So we think that, you know,

before the fiery part there was
this inflation, this rapid expansion.

Before that, maybe
there was a singularity,

maybe not, we don’t know.

We don’t know what started
that rapid expansion.

But we do know that for the first
380,000 years of the cosmos,

it was this sort of,

all of space was filled with this fire.

And we know that because we can see it.

LJO: It’s amazing.

Well, let’s get into some
of the juicy specifics

of how exactly the universe might end.

I know that you’ve talked to many
other cosmologists yourself

and there are a lot
of different theories on this.

Where do you think we should begin?

Dealer’s choice.

What’s in store for us?

KM: Well, so the one that is,
as far as we know, the most likely,

the one that we talk about the most
in cosmology, is the heat death.

So this is what I discussed
in my TED Talk,

and the idea there is that, you know,
the universe is currently expanding.

Galaxies are getting farther
and farther apart from each other.

When we measured the expansion,

it turned out that it was not
slowing down at all,

it was actually speeding up.

And that was like if you throw
a ball up into the air,

it slows down for a little while
and then just shoots off into space.

It’s very similar physics,

and we didn’t have any idea
why that should happen.

So we still don’t know
why that’s happening.

We attribute it to something
we call “dark energy.”

We don’t know what dark energy is.

It’s just something that seems
to be pushing things apart,

making the universe expand faster.

And because of that,
it looks like we will end up

with everything, really —

you know, all the galaxies
really isolated,

the stars will die away.

The universe will get
very dark, very cold.

And you know, we’ll end up
with this basically empty,

cold, dark, lonely universe.

And that’s called the heat death.

The reason it’s called the heat death

is because, like …

Everything’s decaying into,
like, the waste heat of creation.

So, you know, just as you can’t have
a machine that’s perfectly efficient,

it’ll always lose a little bit
of energy through friction.

That’s a property of physics in general,

it’s called the second law
of thermodynamics.

Everything sort of decays
into entropy, into disorder,

and that is called heat
from a physics perspective.

....

▸ **Problems and tasks**
1 – Answer these questions about the cosmology interview, one per line.
(a) For how long was all of space filled with fire?
(b) What name do cosmologists give to whatever is making the universe expand faster?
(c) What is the name of the physical law that keeps any machine from being perfectly efficient?
2 – Extend the cosmology interview past its final sentence with a few more lines of the conversation.

▸ **Source data**
....

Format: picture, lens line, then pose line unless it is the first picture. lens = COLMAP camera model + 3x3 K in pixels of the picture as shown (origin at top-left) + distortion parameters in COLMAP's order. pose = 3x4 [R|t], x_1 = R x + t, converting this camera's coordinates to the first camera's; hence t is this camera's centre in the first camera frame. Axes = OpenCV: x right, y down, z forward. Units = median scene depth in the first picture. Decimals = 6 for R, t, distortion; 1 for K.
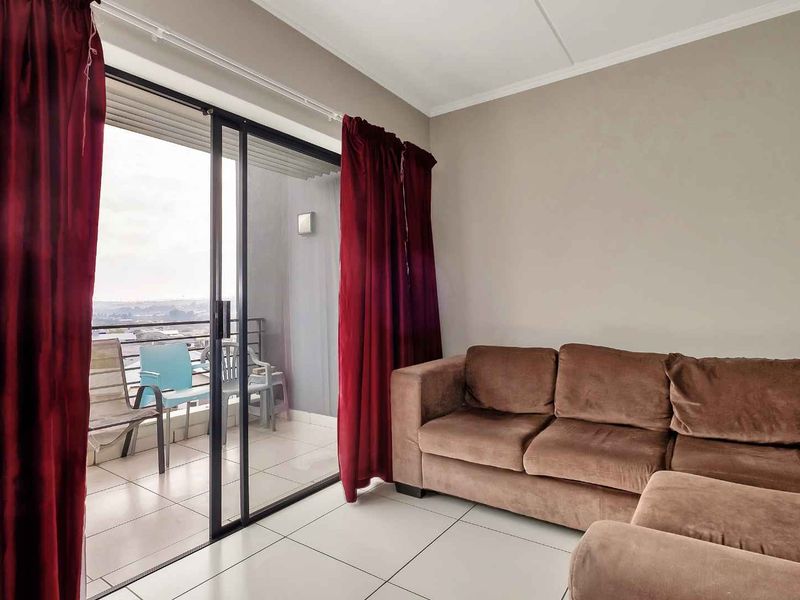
lens RADIAL K [[418.2, 0, 400.0], [0, 418.2, 300.0], [0, 0, 1]] dist [-0.003290, -0.000828]
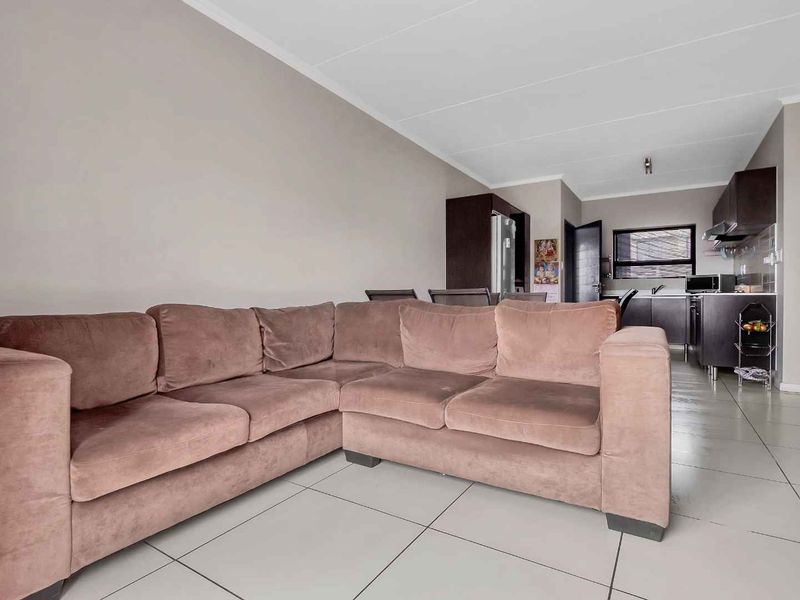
lens RADIAL K [[418.2, 0, 400.0], [0, 418.2, 300.0], [0, 0, 1]] dist [-0.003290, -0.000828]
pose [[-0.022585, 0.008465, 0.999709, -0.535112], [-0.000815, 0.999964, -0.008486, 0.127135], [-0.999745, -0.001007, -0.022577, 0.684041]]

....

▸ **Per-task answers**
1 –
(a) The first 380,000 years of the cosmos.
(b) Dark energy.
(c) The second law of thermodynamics.

2 –
So the heat death is when nothing is left
but the waste heat of the universe.

Which is part of why it’s fun
to talk about the alternatives,

because we don’t know for sure
that the heat death will happen.

Partially because we don’t know
what dark energy is.

We don’t understand this stuff
that’s making the universe expand faster.

Maybe it’s just a property
of space where, you know,

space just has this sort of,
expansion built in,

and it’ll keep going the way it’s going.

But maybe it’s something
that changes over time.

Maybe it’ll turn around
and we’ll get a big crunch

and everything will come back together.

Or maybe it’ll become more powerful.

And then you end up with something
called a “Big Rip,”

where if the dark energy
becomes more powerful,

it starts to not just move galaxies
apart from each other,

but actually expand the space in galaxies
and move stars away from galaxies

and then pull apart planets and stars

and eventually destroy
the entire universe.

So those are other possibilities
that I talk about in the book.

Because we don’t know what dark energy is,

and we don’t know for sure
what it’ll do in the future.

LJO: I want to open up to some
of the questions from the audience.

Vasily asks,

“Have you ever asked the question
‘If there were no universe,

what would there be?’

This leads to the question
of what will be after the universe ends?”

KM: So I think that gets
into tricky questions

of how do you define universe, right?

So you can define universe
as being everything,

and then it becomes
a less clear question.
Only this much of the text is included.